Example: to train on MNIST dataset, you may need a DataFlow with a __iter__() method that yields datapoints (lists) of two components: a numpy array of shape (64, 28, 28), and an array of shape (64,).

DataFlow is independent of the training frameworks since it produces any python objects (usually numpy arrays). You can simply use DataFlow as a data processing pipeline and plug it into your own training code.

Load Raw Data

We do not make any assumptions about your data format. You would usually want to write the source DataFlow (MyDataFlow in the example below) for your own data format. See another tutorial for simple instructions on writing a DataFlow.

Assemble the Pipeline

There are a lot of existing DataFlow utilities in tensorpack, which you can use to assemble the source DataFlow with complex data pipeline. A common pipeline usually would read from disk (or other sources), apply transformations, group into batches, prefetch data, etc, and all run in parallel. A simple DataFlow pipeline is like the following:

# a DataFlow you implement to produce [tensor1, tensor2, ..] lists from whatever sources:
df = MyDataFlow(dir='/my/data', shuffle=True)
# apply transformation to your data
df = MapDataComponent(df, lambda t: transform(t), 0)
# group data into batches of size 128
df = BatchData(df, 128)
# start 3 processes to run the dataflow in parallel
df = MultiProcessRunnerZMQ(df, 3)

A list of built-in DataFlow to use can be found at API docs. You can also find complicated real-life DataFlow pipelines in the ImageNet training script or other tensorpack examples.

Parallelize the Pipeline

DataFlow includes carefully optimized parallel runners and parallel mappers: Multi{Thread,Process}{Runner,MapData}. Runners execute multiple clones of a dataflow in parallel. Mappers execute a mapping function in parallel on top of an existing dataflow. You can find details in the API docs under the “parallel” and “parallel_map” section.

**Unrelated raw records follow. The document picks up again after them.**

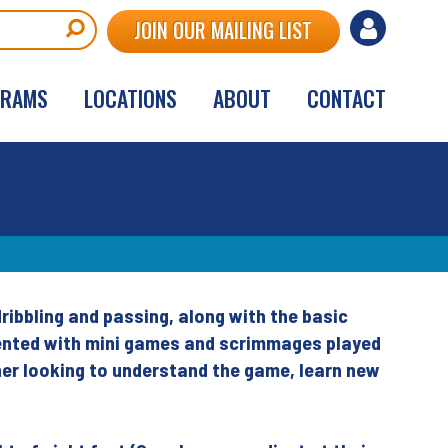
User
JOIN OUR MAILING LIST
account
GRAMS
LOCATIONS
ABOUT
CONTACT
menu
dribbling and passing, along with the basic
oriented with mini games and scrimmages played
nner looking to understand the game, learn new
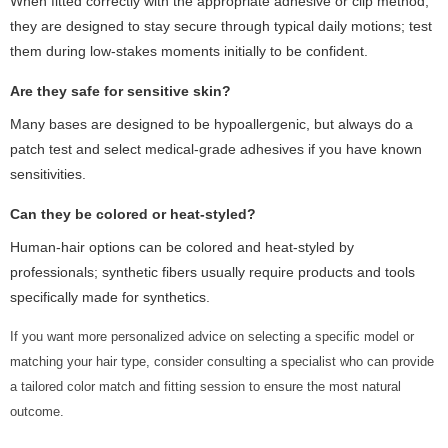
When fitted correctly with the appropriate adhesive or clip method,
they are designed to stay secure through typical daily motions; test
them during low-stakes moments initially to be confident.
Are they safe for sensitive skin?
Many bases are designed to be hypoallergenic, but always do a
patch test and select medical-grade adhesives if you have known
sensitivities.
Can they be colored or heat-styled?
Human-hair options can be colored and heat-styled by
professionals; synthetic fibers usually require products and tools
specifically made for synthetics.
If you want more personalized advice on selecting a specific model or
matching your hair type, consider consulting a specialist who can provide
a tailored color match and fitting session to ensure the most natural
outcome.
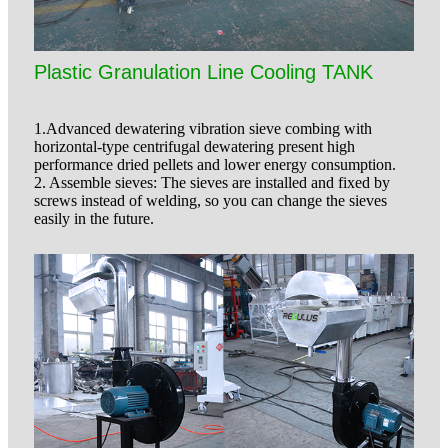
Plastic Granulation Line Cooling TANK
1.Advanced dewatering vibration sieve combing with
horizontal-type centrifugal dewatering present high
performance dried pellets and lower energy consumption.
2. Assemble sieves: The sieves are installed and fixed by
screws instead of welding, so you can change the sieves
easily in the future.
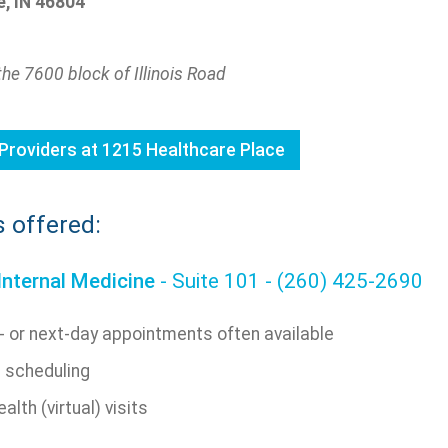
, IN 46804
the 7600 block of Illinois Road
Providers at 1215 Healthcare Place
s offered:
Internal Medicine
- Suite 101 - (260) 425-2690
 or next-day appointments often available
e scheduling
alth (virtual) visits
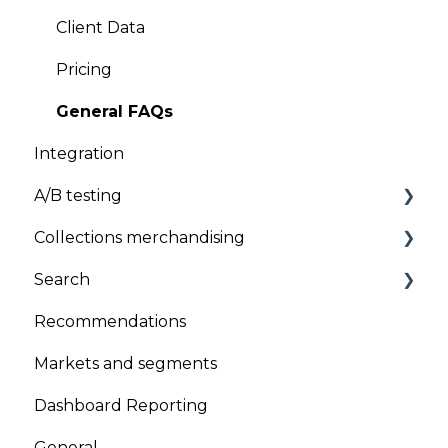
General
Client Data
Uninstallation
Pricing
General FAQs
Integration
A/B testing
Collections merchandising
A/B testing
Search
Product sequencing
Recommendations
Global Sort Options (GSO)
Search Results
Markets and segments
Product pinning
Search Suggestions
Dashboard Reporting
Promotion/Demotion
Search Analysis section
General
Version Scheduling (Draft and historical
Search Accuracy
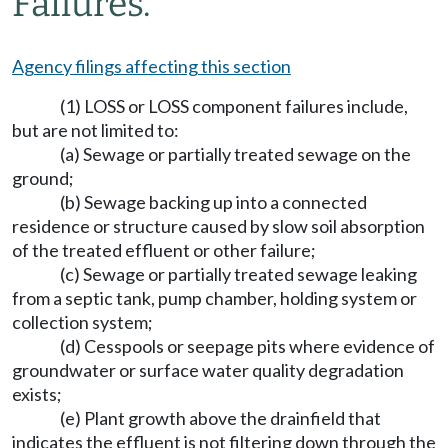
Failures.
Agency filings affecting this section
(1) LOSS or LOSS component failures include,
but are not limited to:
(a) Sewage or partially treated sewage on the
ground;
(b) Sewage backing up into a connected
residence or structure caused by slow soil absorption
of the treated effluent or other failure;
(c) Sewage or partially treated sewage leaking
from a septic tank, pump chamber, holding system or
collection system;
(d) Cesspools or seepage pits where evidence of
groundwater or surface water quality degradation
exists;
(e) Plant growth above the drainfield that
indicates the effluent is not filtering down through the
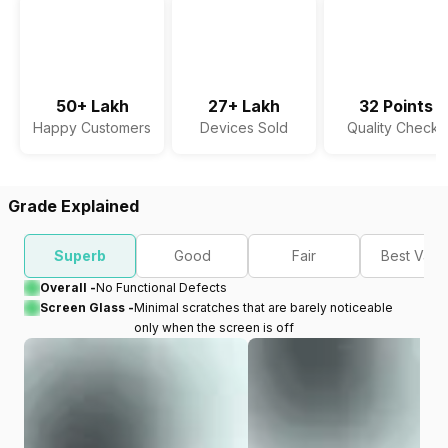
50+ Lakh
27+ Lakh
32 Points
Happy Customers
Devices Sold
Quality Checks
Grade Explained
Superb
Good
Fair
Best Valu
Overall -
No Functional Defects
Screen Glass -
Minimal scratches that are barely noticeable
only when the screen is off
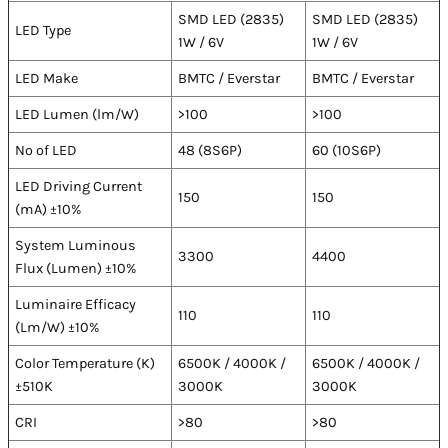
SMD LED (2835)
SMD LED (2835)
LED Type
1W / 6V
1W / 6V
LED Make
BMTC / Everstar
BMTC / Everstar
LED Lumen (lm/W)
>100
>100
No of LED
48 (8S6P)
60 (10S6P)
LED Driving Current
150
150
(mA) ±10%
System Luminous
3300
4400
Flux (Lumen) ±10%
Luminaire Efficacy
110
110
(Lm/W) ±10%
Color Temperature (K)
6500K / 4000K /
6500K / 4000K /
±510K
3000K
3000K
CRI
>80
>80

Parallel DataFlow tutorial gives a deeper dive on how to use them to optimize your data pipeline.

Run the DataFlow

When training with tensorpack, typically it is the InputSource interface that runs the DataFlow.

When using DataFlow alone without tensorpack, you need to call reset_state() first to initialize it, and then use the generator however you like:

df = SomeDataFlow()

df.reset_state()
for dp in df:
    # dp is now a list/dict. do whatever with it

Why DataFlow?

It’s easy and fast. For more discussions, see Why DataFlow? Nevertheless, using DataFlow is not required in tensorpack. Tensorpack supports data loading with native TF operators / TF datasets as well.